## Work task
Everything from the line with "The next day the bloated gas sensations" to the final line of the records should be reproduced word for word, with both of those lines kept.

────

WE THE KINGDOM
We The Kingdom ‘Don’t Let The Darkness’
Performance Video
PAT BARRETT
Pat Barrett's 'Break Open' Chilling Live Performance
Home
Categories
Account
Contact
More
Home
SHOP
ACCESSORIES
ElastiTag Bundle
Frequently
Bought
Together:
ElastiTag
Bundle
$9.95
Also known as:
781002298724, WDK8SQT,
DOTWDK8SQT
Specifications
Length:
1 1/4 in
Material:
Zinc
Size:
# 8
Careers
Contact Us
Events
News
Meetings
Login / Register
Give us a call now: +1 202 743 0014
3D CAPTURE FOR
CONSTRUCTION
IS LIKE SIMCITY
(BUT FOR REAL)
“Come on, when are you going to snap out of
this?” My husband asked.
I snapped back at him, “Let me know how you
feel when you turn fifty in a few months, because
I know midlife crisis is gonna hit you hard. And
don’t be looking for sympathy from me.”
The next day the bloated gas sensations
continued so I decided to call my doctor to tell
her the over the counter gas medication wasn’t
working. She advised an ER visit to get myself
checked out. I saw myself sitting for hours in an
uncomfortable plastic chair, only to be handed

────

## Written solution
The next day the bloated gas sensations
continued so I decided to call my doctor to tell
her the over the counter gas medication wasn’t
working. She advised an ER visit to get myself
checked out. I saw myself sitting for hours in an
uncomfortable plastic chair, only to be handed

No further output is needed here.